Ensuring Fuel Quality
As the use of biofuel blends grows, ensuring high fuel quality is essential to continuous operation and maintaining equipment performance. In this short video series, Kelsey Erickson, team lead of commercial quality, and Dave Slade, principal biofuels scientist, explain the factors Chevron considers when delivering customers with high-quality fuel, and share what customers can do to ensure they are purchasing high-quality fuels.
The role of feedstocks
Feedstocks are the fats, oils and greases utilized to produce biodiesel and renewable diesel. These fats and oils come from biological plant and animal sources including canola oil, soybean oil, distillers corn oil, beef tallow, choice white grease and used cooking oil to name a few. Each feedstock has a variety of characteristics and qualities that are taken into consideration as they are utilized in the biofuel production process.
“Impurities in individual feedstocks determine what amount of that feedstock is utilized at each of our production facilities to ensure the finished product yield and quality meets Chevron’s high standards,” said Erickson. “Mitigating the amount of impurities during the production process ensures the finished fuel and co-products meet our high standards.”
Quality is crucial for fuel blends
Incorporating blends of biodiesel and renewable diesel into your fuel portfolio can help customers lower their lifecycle carbon dioxide emissions, as compared to petroleum diesel. Customers who are new to implementing lower carbon intensity fuels may not know that successful blending of biodiesel and renewable diesel depends on using high-quality biodiesel.

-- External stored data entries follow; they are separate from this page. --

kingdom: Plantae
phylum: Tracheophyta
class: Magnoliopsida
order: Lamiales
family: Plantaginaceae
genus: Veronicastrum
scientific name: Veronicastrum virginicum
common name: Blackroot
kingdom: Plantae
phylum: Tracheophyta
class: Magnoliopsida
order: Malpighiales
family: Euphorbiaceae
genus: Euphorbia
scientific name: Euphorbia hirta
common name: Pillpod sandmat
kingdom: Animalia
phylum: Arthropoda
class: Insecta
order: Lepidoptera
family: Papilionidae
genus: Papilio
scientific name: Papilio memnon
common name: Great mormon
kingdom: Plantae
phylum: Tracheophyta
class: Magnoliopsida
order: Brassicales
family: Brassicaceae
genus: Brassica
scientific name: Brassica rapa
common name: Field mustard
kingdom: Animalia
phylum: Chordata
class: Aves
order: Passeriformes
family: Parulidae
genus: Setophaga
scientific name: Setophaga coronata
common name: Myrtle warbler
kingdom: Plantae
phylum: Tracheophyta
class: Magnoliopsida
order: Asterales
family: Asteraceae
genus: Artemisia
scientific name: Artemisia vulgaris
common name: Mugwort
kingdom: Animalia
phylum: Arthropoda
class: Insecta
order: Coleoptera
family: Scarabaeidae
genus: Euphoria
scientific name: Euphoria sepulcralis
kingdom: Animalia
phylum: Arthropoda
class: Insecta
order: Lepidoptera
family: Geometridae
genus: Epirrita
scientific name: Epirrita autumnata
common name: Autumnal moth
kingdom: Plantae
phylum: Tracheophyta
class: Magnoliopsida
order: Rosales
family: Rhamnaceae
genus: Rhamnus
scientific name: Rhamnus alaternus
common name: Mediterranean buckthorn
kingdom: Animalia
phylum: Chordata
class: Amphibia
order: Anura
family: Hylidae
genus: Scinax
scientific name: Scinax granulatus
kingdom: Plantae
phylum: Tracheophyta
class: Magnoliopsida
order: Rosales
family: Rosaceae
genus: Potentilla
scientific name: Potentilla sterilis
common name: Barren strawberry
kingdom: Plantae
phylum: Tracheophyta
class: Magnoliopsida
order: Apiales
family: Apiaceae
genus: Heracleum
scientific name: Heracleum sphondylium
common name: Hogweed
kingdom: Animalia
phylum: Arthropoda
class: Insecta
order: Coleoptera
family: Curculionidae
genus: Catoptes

Renewable diesel is a nonpolar material, meaning it can push out the impurities or minor components in lower-quality biodiesel after the two fuels are blended together. These minor components can end up settling in the bottom of a fuel tank or plugging filters in equipment and fuel dispensers, impacting equipment operation and maintenance. Using high-quality biodiesel when blending with renewable diesel helps users avoid this potential problem.
Additionally, the cold weather properties of renewable diesel must be monitored just as carefully as petroleum diesel and biodiesel. Diesel users in areas where renewable diesel is sold may already be noticing that a higher cloud point or higher freezing point of low-quality renewable diesel has been coming into the market recently. This is a result of new renewable diesel producers taking advantage of lower-cost production methods that don’t reduce the fuel’s cloud point during production as thoroughly as first-generation renewable diesel producers do.
“Chevron does extra work in the production process to ensure their fuels exceed the minimum standard in the industry,” Slade said. “That includes a lower cloud point for our renewable diesel. Unfortunately, not all of the industry has that capability, so there is lower-quality renewable diesel being produced today, which is why it’s important to consider all aspects of fuel quality when you are purchasing these new fuels.”
Trust your partner
As lower-quality biofuels enter the market, it’s crucial to trace the fuel back to its original manufacturer and obtain a certificate of analysis to know exactly what you’re buying.
“Never assume your renewable diesel is a low cloud point, winter-grade renewable diesel,” Slade said. “Connect with your fuel provider to ensure you know what the cloud point is. Buying from a fuel producer that will provide all that information to you, like Chevron, will help ensure you will receive a high-quality product from the start.”